__Task input__.

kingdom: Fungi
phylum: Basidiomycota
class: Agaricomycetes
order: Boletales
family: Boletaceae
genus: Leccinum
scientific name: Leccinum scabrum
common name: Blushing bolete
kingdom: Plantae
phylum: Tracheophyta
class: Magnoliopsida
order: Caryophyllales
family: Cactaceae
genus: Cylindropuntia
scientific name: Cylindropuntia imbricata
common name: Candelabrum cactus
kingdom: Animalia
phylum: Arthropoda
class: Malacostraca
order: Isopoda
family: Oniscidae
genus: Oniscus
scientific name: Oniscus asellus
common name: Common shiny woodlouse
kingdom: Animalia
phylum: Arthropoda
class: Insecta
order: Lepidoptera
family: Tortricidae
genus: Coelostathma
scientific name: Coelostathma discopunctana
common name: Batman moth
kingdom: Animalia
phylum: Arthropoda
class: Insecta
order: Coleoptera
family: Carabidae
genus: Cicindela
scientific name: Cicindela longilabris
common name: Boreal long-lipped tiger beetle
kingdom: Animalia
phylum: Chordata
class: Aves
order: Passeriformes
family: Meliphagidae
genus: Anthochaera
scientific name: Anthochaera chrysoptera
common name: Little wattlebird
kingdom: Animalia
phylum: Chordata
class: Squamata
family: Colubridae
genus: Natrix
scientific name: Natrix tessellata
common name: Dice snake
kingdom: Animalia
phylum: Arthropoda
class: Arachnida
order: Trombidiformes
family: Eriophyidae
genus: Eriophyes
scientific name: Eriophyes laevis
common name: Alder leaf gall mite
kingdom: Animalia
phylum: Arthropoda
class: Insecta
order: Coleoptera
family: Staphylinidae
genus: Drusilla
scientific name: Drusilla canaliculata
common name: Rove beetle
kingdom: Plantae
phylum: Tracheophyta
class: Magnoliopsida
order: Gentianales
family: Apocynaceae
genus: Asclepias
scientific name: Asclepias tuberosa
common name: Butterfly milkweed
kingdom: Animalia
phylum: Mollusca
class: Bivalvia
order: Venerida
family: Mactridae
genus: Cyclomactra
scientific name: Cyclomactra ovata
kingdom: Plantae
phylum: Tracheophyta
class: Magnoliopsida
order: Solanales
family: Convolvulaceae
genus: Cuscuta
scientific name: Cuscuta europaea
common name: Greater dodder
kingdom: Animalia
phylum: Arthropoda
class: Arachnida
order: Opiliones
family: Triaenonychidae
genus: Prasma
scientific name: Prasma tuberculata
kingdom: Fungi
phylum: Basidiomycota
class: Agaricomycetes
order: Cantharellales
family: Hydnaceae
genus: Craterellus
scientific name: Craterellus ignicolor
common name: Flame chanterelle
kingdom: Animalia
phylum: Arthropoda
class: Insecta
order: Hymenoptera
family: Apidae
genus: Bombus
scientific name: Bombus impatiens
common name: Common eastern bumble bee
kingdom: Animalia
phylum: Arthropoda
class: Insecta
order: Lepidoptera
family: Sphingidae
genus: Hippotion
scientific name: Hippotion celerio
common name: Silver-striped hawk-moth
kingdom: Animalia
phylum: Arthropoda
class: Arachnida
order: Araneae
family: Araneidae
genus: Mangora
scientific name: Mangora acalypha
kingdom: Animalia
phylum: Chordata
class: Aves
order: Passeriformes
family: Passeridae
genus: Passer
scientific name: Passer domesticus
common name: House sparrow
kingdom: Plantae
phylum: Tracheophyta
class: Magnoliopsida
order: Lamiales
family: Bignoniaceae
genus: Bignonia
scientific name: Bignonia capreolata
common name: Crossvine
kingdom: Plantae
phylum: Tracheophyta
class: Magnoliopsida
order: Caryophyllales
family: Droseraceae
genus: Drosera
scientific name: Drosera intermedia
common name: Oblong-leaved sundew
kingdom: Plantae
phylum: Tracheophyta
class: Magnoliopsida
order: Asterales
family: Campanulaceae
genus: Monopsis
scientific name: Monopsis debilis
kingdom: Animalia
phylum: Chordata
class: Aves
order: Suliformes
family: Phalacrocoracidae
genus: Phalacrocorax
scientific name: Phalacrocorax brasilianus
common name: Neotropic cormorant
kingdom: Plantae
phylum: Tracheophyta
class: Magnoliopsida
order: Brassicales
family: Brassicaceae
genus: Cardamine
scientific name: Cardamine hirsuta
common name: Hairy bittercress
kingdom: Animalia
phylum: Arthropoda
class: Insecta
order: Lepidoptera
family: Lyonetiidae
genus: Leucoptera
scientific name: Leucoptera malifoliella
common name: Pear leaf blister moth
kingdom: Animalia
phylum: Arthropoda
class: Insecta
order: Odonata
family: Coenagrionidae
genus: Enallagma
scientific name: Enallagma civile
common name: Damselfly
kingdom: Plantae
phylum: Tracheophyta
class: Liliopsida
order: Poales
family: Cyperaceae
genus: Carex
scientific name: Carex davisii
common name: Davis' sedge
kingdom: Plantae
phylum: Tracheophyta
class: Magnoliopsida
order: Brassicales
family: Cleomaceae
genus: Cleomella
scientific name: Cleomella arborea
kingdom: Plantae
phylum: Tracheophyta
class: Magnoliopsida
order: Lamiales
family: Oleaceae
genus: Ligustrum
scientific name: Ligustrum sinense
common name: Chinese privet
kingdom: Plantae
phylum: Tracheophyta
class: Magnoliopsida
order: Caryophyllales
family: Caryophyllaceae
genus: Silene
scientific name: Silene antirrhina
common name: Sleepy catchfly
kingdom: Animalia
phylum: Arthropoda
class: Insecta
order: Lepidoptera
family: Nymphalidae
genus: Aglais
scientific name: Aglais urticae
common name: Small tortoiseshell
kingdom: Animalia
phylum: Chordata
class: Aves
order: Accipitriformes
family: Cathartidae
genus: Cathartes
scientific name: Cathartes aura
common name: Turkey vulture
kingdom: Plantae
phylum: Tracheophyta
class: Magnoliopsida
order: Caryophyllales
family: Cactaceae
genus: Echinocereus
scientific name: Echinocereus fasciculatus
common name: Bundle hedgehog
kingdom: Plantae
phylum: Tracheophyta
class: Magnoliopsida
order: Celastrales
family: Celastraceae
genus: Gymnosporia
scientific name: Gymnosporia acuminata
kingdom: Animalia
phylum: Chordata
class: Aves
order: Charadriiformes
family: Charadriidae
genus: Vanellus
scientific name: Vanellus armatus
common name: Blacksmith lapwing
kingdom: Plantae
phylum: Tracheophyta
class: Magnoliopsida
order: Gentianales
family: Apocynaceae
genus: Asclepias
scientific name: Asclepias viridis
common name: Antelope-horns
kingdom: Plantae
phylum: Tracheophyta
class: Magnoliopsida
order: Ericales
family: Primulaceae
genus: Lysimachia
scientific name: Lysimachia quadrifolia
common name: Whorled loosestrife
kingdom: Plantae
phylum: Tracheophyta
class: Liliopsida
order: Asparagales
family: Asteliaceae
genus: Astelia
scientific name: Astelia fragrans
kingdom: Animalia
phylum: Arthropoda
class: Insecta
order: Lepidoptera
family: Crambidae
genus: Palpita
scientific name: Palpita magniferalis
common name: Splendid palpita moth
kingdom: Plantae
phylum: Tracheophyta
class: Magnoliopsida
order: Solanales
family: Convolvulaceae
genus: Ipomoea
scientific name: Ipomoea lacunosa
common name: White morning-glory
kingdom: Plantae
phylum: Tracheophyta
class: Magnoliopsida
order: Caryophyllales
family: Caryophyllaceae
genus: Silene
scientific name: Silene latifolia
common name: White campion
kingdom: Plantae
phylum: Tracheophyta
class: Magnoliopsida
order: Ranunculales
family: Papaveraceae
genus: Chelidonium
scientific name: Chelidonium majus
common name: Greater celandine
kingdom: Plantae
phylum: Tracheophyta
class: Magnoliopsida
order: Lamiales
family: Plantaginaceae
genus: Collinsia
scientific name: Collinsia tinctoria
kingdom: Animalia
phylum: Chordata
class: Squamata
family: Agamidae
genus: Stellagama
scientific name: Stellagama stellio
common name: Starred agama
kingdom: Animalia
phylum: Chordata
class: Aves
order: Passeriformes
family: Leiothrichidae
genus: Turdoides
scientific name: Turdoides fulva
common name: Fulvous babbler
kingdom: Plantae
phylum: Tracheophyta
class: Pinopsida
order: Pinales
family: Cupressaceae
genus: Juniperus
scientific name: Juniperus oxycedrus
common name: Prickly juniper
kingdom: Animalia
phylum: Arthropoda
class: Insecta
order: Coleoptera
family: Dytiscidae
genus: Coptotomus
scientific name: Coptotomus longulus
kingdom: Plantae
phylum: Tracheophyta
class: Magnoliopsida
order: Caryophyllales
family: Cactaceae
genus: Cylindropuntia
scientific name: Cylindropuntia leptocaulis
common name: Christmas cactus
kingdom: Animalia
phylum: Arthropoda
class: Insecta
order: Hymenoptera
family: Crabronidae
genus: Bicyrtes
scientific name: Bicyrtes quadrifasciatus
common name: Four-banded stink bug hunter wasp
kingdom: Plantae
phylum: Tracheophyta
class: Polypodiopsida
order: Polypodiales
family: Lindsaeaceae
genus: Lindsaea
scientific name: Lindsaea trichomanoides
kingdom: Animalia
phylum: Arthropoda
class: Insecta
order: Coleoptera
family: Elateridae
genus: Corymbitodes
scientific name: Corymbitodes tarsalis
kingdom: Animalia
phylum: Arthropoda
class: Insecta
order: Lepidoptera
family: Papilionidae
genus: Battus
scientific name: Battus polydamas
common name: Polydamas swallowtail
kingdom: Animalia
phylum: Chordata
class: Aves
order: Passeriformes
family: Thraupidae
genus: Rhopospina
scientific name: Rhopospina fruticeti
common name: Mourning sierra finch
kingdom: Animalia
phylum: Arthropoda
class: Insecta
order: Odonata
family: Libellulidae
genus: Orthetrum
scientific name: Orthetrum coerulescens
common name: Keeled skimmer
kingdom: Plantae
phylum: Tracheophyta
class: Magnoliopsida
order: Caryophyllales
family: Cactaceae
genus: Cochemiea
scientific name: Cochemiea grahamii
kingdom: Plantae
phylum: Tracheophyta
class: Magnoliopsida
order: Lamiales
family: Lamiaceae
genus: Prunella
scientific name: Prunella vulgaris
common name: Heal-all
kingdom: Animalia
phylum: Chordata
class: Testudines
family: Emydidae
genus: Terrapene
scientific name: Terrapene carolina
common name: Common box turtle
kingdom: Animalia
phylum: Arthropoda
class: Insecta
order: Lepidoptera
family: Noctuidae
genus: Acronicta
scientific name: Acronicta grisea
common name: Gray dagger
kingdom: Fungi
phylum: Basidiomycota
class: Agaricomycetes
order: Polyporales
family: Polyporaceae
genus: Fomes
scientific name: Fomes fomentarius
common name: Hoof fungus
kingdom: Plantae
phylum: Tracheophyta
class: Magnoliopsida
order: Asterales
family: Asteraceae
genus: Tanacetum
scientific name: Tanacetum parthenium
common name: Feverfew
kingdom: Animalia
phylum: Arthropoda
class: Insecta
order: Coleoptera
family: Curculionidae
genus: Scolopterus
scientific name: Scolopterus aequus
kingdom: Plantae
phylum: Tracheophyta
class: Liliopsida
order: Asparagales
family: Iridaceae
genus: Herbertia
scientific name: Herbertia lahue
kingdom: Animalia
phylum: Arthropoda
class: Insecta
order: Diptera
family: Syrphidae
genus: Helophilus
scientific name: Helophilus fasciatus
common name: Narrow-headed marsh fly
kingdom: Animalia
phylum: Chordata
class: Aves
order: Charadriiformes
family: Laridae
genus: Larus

__What you need to do__. Copy out word for word the part of the material above that starts with the line containing "scientific name: Herbertia lahue" and runs through the last line, including both of those lines.

__Problem solution__.
scientific name: Herbertia lahue
kingdom: Animalia
phylum: Arthropoda
class: Insecta
order: Diptera
family: Syrphidae
genus: Helophilus
scientific name: Helophilus fasciatus
common name: Narrow-headed marsh fly
kingdom: Animalia
phylum: Chordata
class: Aves
order: Charadriiformes
family: Laridae
genus: Larus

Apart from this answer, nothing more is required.